Food service jobs hardly ever have a designated break room. When I worked at the pizza place, I often took my break in the walk-in freezer. Sitting on a five gallon bucket of shredded mozzarella cheese, I’d slip a naughty hand into the box of frozen cheesecake slices and cram one into my mouth, steam billowing out of my nostrils as I made quick work of it.
Boston Market had a manager’s office (forbidden) and no other enclosed space, so I took my smoke breaks out by the dumpster (classic place to stand around and look shifty in an apron) and my meal breaks in the dining room. You’ve seen this; you walk into a fast food place and you see a kid with bad skin hunched over a two-top, making a discounted meal disappear in wolfing, worried bites. I was that kid, desperately trying to not make eye contact with a customer whose requests I could not refuse, though I was off the clock. Sweaty under my polo shirt and reeking of rotisserie chicken marinade, I would put away a pot pie as fast as I could safely swallow it, shoveling with one hand so I could churn through a paperback novel with the other.
That was not my favorite job.
Home Depot and Lowe’s both had standard-issue break rooms. The building for that type of retail is called big-box, because they’re hollow structures of cinder block that we would fill with racks and stacks like a maze. In some stores the break room was up front and others it was at the back, but each had cafeteria tables, lockers, a fridge and a microwave. At every big box retailer where I have worked, there has been a problem of food thievery. Sometimes it led to terminations, other times to an emergency pantry of cup noodles. One of those solutions addresses the underlying problem.

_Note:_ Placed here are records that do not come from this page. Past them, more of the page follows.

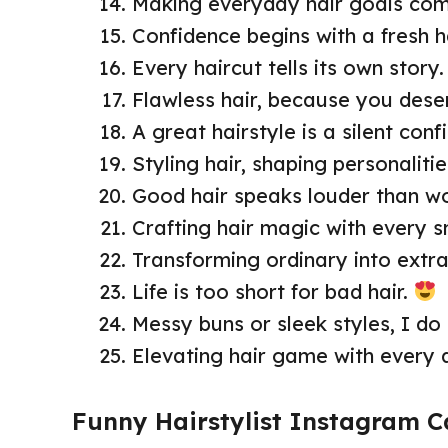
Making everyday hair goals com
Confidence begins with a fresh ha
Every haircut tells its own story.
Flawless hair, because you deser
A great hairstyle is a silent con
Styling hair, shaping personalitie
Good hair speaks louder than w
Crafting hair magic with every sn
Transforming ordinary into extra
Life is too short for bad hair.
Messy buns or sleek styles, I do i
Elevating hair game with every 
Funny Hairstylist Instagram C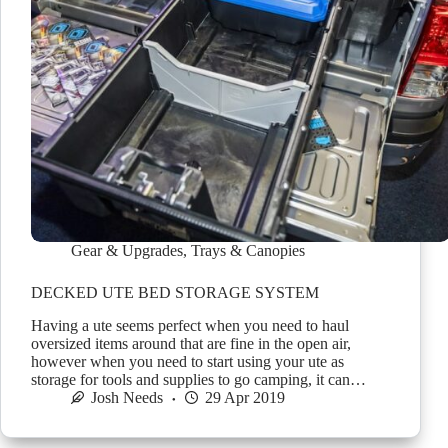
Gear & Upgrades
,
Trays & Canopies
DECKED UTE BED STORAGE SYSTEM
Having a ute seems perfect when you need to haul
oversized items around that are fine in the open air,
however when you need to start using your ute as
storage for tools and supplies to go camping, it can…
Josh Needs
29 Apr 2019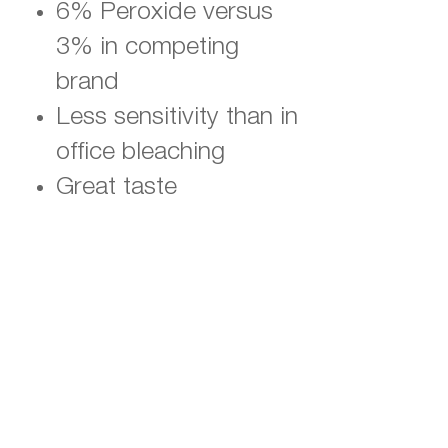
6% Peroxide versus
3% in competing
brand
Less sensitivity than in
office bleaching
Great taste
Money-back
guarantee
Click Here to Buy
WHITENING STRIPS
Promo Code is Already Attached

Both of my big box home improvement retailer jobs put me in a population of overwhelmingly conservative people (again I say unto you: California. It’s not what you think.) who traded Bill O’Reilly and Ann Coulter books during their breaks and talked about the day laborers haunting the parking lot as though they were a threat to national security. I remember one lunch period when I listened to a woman moan and wail for forty minutes that her seventeen-year-old daughter couldn’t possibly know she was gay. I sat not speaking until I hit my limit. And then.
“Brenda, how old were you when she was born?”

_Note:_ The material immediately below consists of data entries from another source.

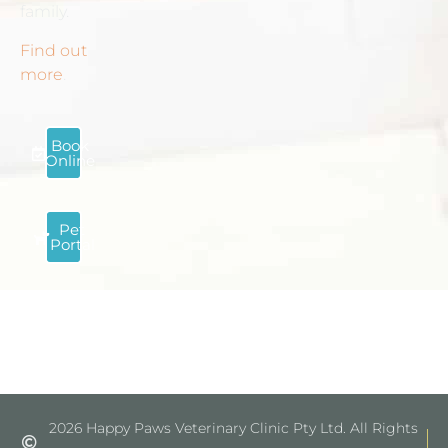
family.
Find out
more
.
Book
Online
Pet
Portal
2026 Happy Paws Veterinary Clinic Pty Ltd. All Rights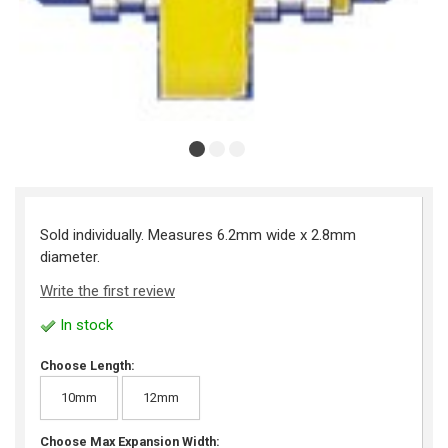
Sold individually. Measures 6.2mm wide x 2.8mm
diameter.
Write the first review
In stock
Choose Length:
10mm
12mm
Choose Max Expansion Width:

Brenda, looking at me, lost. “Nineteen? I was already married, thank you very much.”
“So you knew that you were straight, right?”
Slow dawning comprehension.
“And you and your husband were high school sweethearts? So you knew what you wanted, even before that.”
A long slow trip through the mind of a conservative woman, who must measure her own experience against the propaganda she’s decided is true. A silent prayer in my head for the queer children of people like her. People like me.
“You know,” Brenda said. “A tongue does feel mighty good, too.”
I made it five years at Lowe’s and another five at Home Depot. In both cases, I stopped taking my meals in the break room.
These days, I tell my coworkers on Teams that I’m walking away from my machine to grab a sandwich, or to drop off my laundry. Going to college meant that I’d never punch a clock again, and between the changes I made and the pandemic that changed work for a lot of us, I never have to see the inside of a break room (unless I need to use the restroom at a grocery store.)
But sometimes I think fondly of crashing out behind the wheel of a Honda accord, surrounded by empty burrito wrappers and counting down the end of my lunch against the setting sun and a three-CD changer. And I still prefer my cheesecake cold and stolen.